[Start of Provided information]

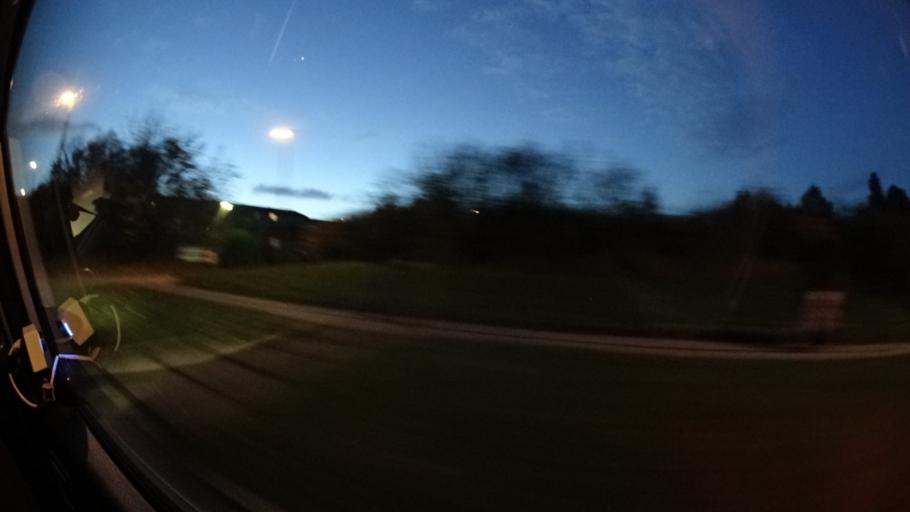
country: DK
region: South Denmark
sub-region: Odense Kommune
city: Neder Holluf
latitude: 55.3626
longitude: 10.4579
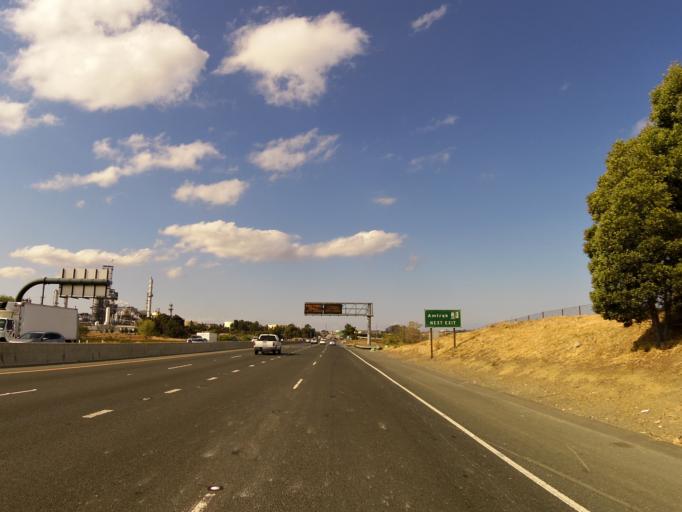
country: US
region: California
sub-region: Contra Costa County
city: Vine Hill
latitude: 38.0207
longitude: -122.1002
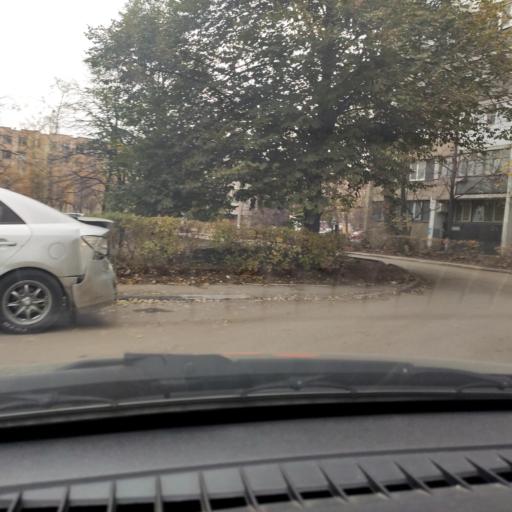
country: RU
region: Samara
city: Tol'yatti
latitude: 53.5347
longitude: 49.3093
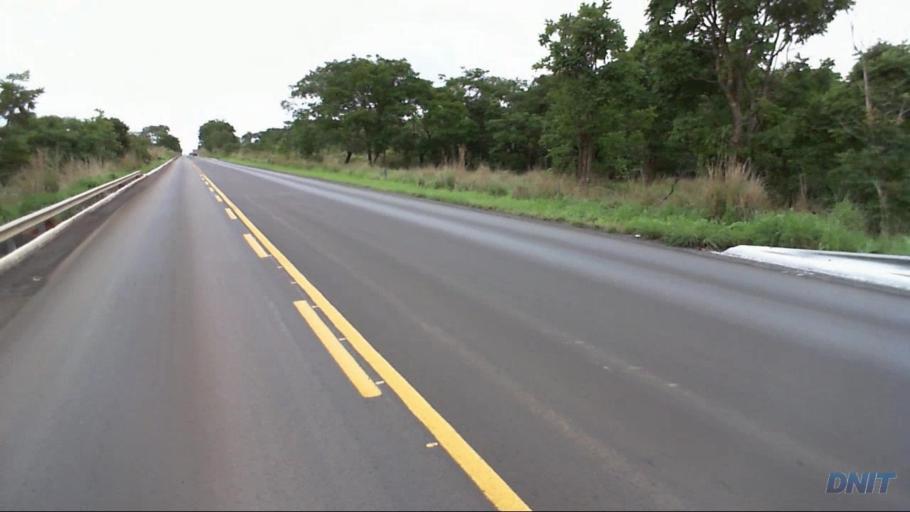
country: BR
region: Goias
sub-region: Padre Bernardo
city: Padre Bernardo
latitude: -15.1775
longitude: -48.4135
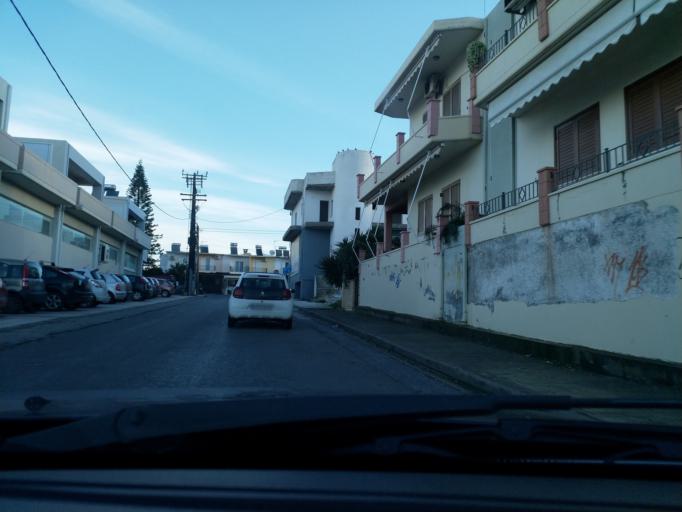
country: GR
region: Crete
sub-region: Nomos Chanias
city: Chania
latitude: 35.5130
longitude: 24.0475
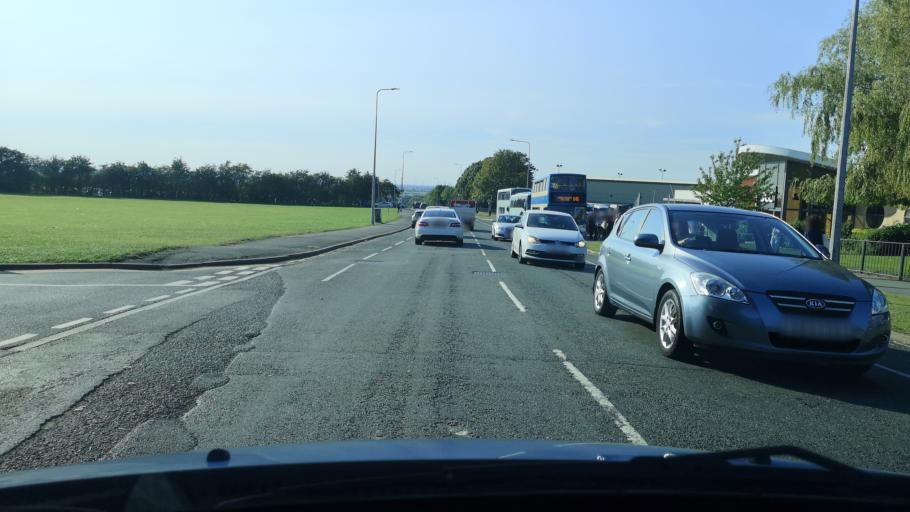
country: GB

[End of Provided information]

Stated problem: Copy every row above word for word, leaving out the pictures.

Correct result:
country: DK
region: South Denmark
sub-region: Odense Kommune
city: Neder Holluf
latitude: 55.3626
longitude: 10.4579
country: US
region: California
sub-region: Contra Costa County
city: Vine Hill
latitude: 38.0207
longitude: -122.1002
country: RU
region: Samara
city: Tol'yatti
latitude: 53.5347
longitude: 49.3093
country: BR
region: Goias
sub-region: Padre Bernardo
city: Padre Bernardo
latitude: -15.1775
longitude: -48.4135
country: GR
region: Crete
sub-region: Nomos Chanias
city: Chania
latitude: 35.5130
longitude: 24.0475
country: GB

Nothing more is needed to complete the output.